Building a Better Self
Say good-bye to lean cuisine. If your goal is successful dieting, you'll do better with what might be called keen cuisine.
Sophisticated psychological processes like willpower and negotiation—even lending a helping hand to others—may embody your character but they are also fed literally by glucose that circulates from gut to brain. Exercising the self-control needed for dieting, overriding urges, paying attention, or engaging in any effortful executive brain function imposes unusual nutritional demands on the brain. That makes a strong and steady supply of the mind's preferred energy source a nutritional requirement.
"Eating foods that provide stable and healthy glucose levels should help people muster their self-control," says Matthew Gailliot, professor of psychology at the University of Amsterdam. "It is sadly ironic that people might fail at dieting so often because dieting reduces the very energy source—glucose—needed to diet."

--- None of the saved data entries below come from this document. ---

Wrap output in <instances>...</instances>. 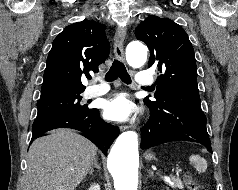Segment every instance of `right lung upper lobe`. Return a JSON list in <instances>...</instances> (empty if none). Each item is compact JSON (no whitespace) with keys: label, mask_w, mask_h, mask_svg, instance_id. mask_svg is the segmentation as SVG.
Masks as SVG:
<instances>
[{"label":"right lung upper lobe","mask_w":238,"mask_h":190,"mask_svg":"<svg viewBox=\"0 0 238 190\" xmlns=\"http://www.w3.org/2000/svg\"><path fill=\"white\" fill-rule=\"evenodd\" d=\"M105 26L84 20L67 26L54 39L46 62L40 99L82 93L81 75L98 71L109 55Z\"/></svg>","instance_id":"1"}]
</instances>
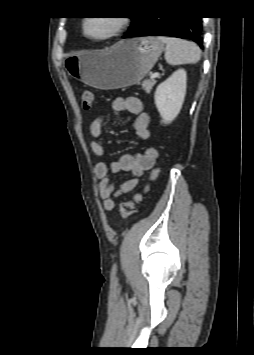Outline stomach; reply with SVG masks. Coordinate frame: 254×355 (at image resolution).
<instances>
[{
  "instance_id": "stomach-1",
  "label": "stomach",
  "mask_w": 254,
  "mask_h": 355,
  "mask_svg": "<svg viewBox=\"0 0 254 355\" xmlns=\"http://www.w3.org/2000/svg\"><path fill=\"white\" fill-rule=\"evenodd\" d=\"M164 49L159 38L136 37L122 40L103 51L69 54L64 68L73 78L99 89L131 86L152 69Z\"/></svg>"
}]
</instances>
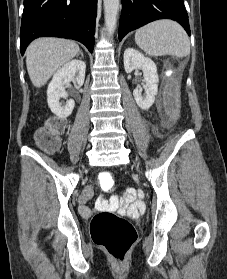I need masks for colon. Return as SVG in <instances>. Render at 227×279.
<instances>
[{"label":"colon","mask_w":227,"mask_h":279,"mask_svg":"<svg viewBox=\"0 0 227 279\" xmlns=\"http://www.w3.org/2000/svg\"><path fill=\"white\" fill-rule=\"evenodd\" d=\"M64 122L51 119L44 128L35 134V142L47 153L56 151L61 143L60 135L64 130ZM99 184L104 190L112 189L116 178L106 172L101 174ZM135 190H128L125 195L133 197ZM91 236L116 261L124 262L126 256L136 239V231L125 218L111 211L98 212L91 222Z\"/></svg>","instance_id":"5ec220e1"}]
</instances>
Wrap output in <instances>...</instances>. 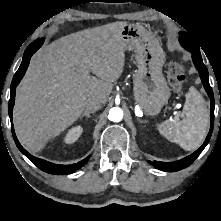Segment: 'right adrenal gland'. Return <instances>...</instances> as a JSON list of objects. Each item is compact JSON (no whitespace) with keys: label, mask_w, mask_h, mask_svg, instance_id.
I'll return each instance as SVG.
<instances>
[{"label":"right adrenal gland","mask_w":221,"mask_h":221,"mask_svg":"<svg viewBox=\"0 0 221 221\" xmlns=\"http://www.w3.org/2000/svg\"><path fill=\"white\" fill-rule=\"evenodd\" d=\"M90 114H94V111L86 110L82 113V115L80 116V119H82L83 117L90 118Z\"/></svg>","instance_id":"obj_1"}]
</instances>
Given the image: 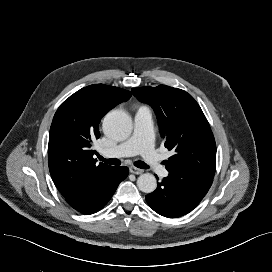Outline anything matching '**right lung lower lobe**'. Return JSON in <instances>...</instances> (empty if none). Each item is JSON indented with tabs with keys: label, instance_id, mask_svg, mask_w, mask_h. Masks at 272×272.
<instances>
[{
	"label": "right lung lower lobe",
	"instance_id": "1",
	"mask_svg": "<svg viewBox=\"0 0 272 272\" xmlns=\"http://www.w3.org/2000/svg\"><path fill=\"white\" fill-rule=\"evenodd\" d=\"M128 172L129 169L125 166L114 168L106 177L87 187L80 194L66 198V201L80 213L86 215L95 213L107 204Z\"/></svg>",
	"mask_w": 272,
	"mask_h": 272
}]
</instances>
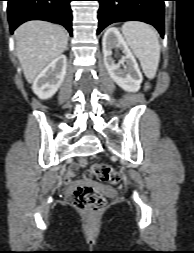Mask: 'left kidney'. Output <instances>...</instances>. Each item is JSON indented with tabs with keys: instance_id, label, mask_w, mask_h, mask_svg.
<instances>
[{
	"instance_id": "1",
	"label": "left kidney",
	"mask_w": 194,
	"mask_h": 253,
	"mask_svg": "<svg viewBox=\"0 0 194 253\" xmlns=\"http://www.w3.org/2000/svg\"><path fill=\"white\" fill-rule=\"evenodd\" d=\"M102 46L104 65L113 81L125 91L137 92L140 89L143 76L136 59L118 29L110 28L105 32ZM113 48H118L124 53L120 63L116 64L112 58ZM121 65H123V69Z\"/></svg>"
}]
</instances>
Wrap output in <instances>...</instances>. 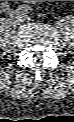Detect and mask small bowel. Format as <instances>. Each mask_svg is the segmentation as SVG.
Listing matches in <instances>:
<instances>
[{"instance_id":"obj_1","label":"small bowel","mask_w":74,"mask_h":122,"mask_svg":"<svg viewBox=\"0 0 74 122\" xmlns=\"http://www.w3.org/2000/svg\"><path fill=\"white\" fill-rule=\"evenodd\" d=\"M25 2L36 3V2H41V1H25Z\"/></svg>"}]
</instances>
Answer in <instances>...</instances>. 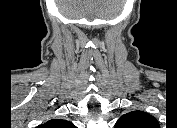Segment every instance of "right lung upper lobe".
I'll return each mask as SVG.
<instances>
[{
	"label": "right lung upper lobe",
	"instance_id": "cb5924a9",
	"mask_svg": "<svg viewBox=\"0 0 177 128\" xmlns=\"http://www.w3.org/2000/svg\"><path fill=\"white\" fill-rule=\"evenodd\" d=\"M40 128H75V125L66 120L52 119L39 126Z\"/></svg>",
	"mask_w": 177,
	"mask_h": 128
}]
</instances>
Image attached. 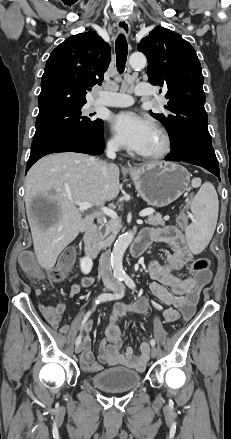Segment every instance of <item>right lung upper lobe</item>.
Here are the masks:
<instances>
[{
	"mask_svg": "<svg viewBox=\"0 0 231 439\" xmlns=\"http://www.w3.org/2000/svg\"><path fill=\"white\" fill-rule=\"evenodd\" d=\"M110 59V46L92 30L56 47L42 76L37 118L83 106L86 92L101 84Z\"/></svg>",
	"mask_w": 231,
	"mask_h": 439,
	"instance_id": "right-lung-upper-lobe-1",
	"label": "right lung upper lobe"
}]
</instances>
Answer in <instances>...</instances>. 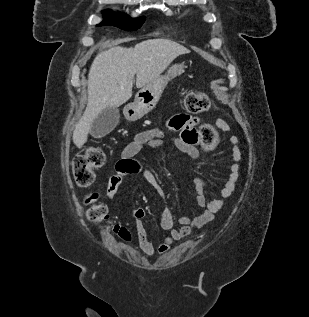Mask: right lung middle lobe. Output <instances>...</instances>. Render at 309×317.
<instances>
[{
  "instance_id": "right-lung-middle-lobe-1",
  "label": "right lung middle lobe",
  "mask_w": 309,
  "mask_h": 317,
  "mask_svg": "<svg viewBox=\"0 0 309 317\" xmlns=\"http://www.w3.org/2000/svg\"><path fill=\"white\" fill-rule=\"evenodd\" d=\"M104 21L100 25H111L119 27L122 30L134 31L142 26L145 21V17H139L131 19L127 15H118L112 11H105L103 13Z\"/></svg>"
}]
</instances>
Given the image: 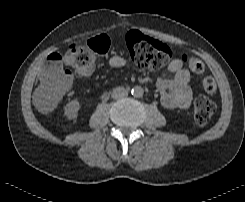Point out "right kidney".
Here are the masks:
<instances>
[{"label":"right kidney","mask_w":245,"mask_h":202,"mask_svg":"<svg viewBox=\"0 0 245 202\" xmlns=\"http://www.w3.org/2000/svg\"><path fill=\"white\" fill-rule=\"evenodd\" d=\"M79 109L80 103L77 99H74L65 106V115L69 120L75 119L77 117Z\"/></svg>","instance_id":"obj_1"}]
</instances>
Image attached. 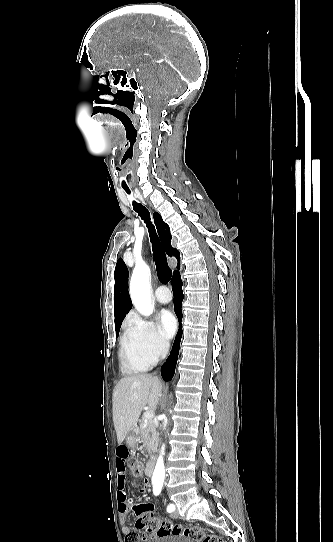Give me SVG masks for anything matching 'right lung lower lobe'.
I'll return each instance as SVG.
<instances>
[{
    "mask_svg": "<svg viewBox=\"0 0 333 542\" xmlns=\"http://www.w3.org/2000/svg\"><path fill=\"white\" fill-rule=\"evenodd\" d=\"M176 258L178 260V266H179L180 255ZM171 283H172L173 293H174V310L180 323L182 319L181 304L183 300V292H182V281L180 278L179 271L177 270L174 271ZM181 337H182V327L180 324L179 331L176 335L171 353L161 368V375L165 381H170L174 375V372H175L174 370L176 367V362H177L178 353H179Z\"/></svg>",
    "mask_w": 333,
    "mask_h": 542,
    "instance_id": "98d812e1",
    "label": "right lung lower lobe"
}]
</instances>
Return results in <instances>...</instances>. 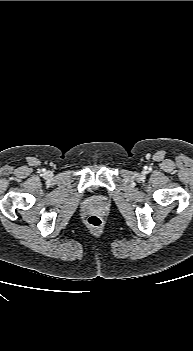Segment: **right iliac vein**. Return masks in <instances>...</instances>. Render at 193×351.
I'll return each mask as SVG.
<instances>
[{
	"label": "right iliac vein",
	"mask_w": 193,
	"mask_h": 351,
	"mask_svg": "<svg viewBox=\"0 0 193 351\" xmlns=\"http://www.w3.org/2000/svg\"><path fill=\"white\" fill-rule=\"evenodd\" d=\"M46 176H47V177H50V174H49V173H46Z\"/></svg>",
	"instance_id": "1"
}]
</instances>
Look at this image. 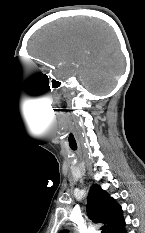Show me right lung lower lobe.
I'll return each instance as SVG.
<instances>
[{
	"instance_id": "obj_1",
	"label": "right lung lower lobe",
	"mask_w": 145,
	"mask_h": 233,
	"mask_svg": "<svg viewBox=\"0 0 145 233\" xmlns=\"http://www.w3.org/2000/svg\"><path fill=\"white\" fill-rule=\"evenodd\" d=\"M111 233H126L125 221L123 220L116 227H114Z\"/></svg>"
}]
</instances>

Which meals provide optimal energy for such uniquely human mental activities? "Focus on foods rich in lean protein and complex carbohydrates," says nutritionist Jeannie Gazzaniga Moloo of Sacramento, California. Such foods are metabolized at a steady rate and lead to stable blood-sugar levels. Think low-fat yogurt and fresh strawberries. Veggies with a hummus dip. Fish or grilled chicken.
In addition to the right foods, timing is everything in keen cuisine. "Eat every three to four hours and make sure the food choices are rich in complex carbs and lean protein to sustain glucose levels," says Moloo. And if you know you're facing a stressful situation, having a healthy snack beforehand—peanut butter on whole-grain crackers, say—could help your blood sugar rise to the occasion.
Otherwise, decision-making and effortful control of thoughts are impaired. The brain's supply of glucose gets quickly depleted by acts of self-control. Overriding automatic response tendencies consumes significant amounts of real energy.
"Willpower is more than a metaphor," says psychologist Roy Baumeister of Florida State University, who explained the starring role of glucose in psychological high-wire acts in an issue of the Journal of Personality and Social Psychology: "The human body is undeniably an energy system. Evolution gave us this new and more complicated way of acting, but it's expensive in terms of fuel burned. Being our better selves is biologically costly." We pay a price for the uniquely human ideals of virtue and wisdom: Meeting them consumes more energy than ordinary cognitive processes do.
Feeding your diet for self-control.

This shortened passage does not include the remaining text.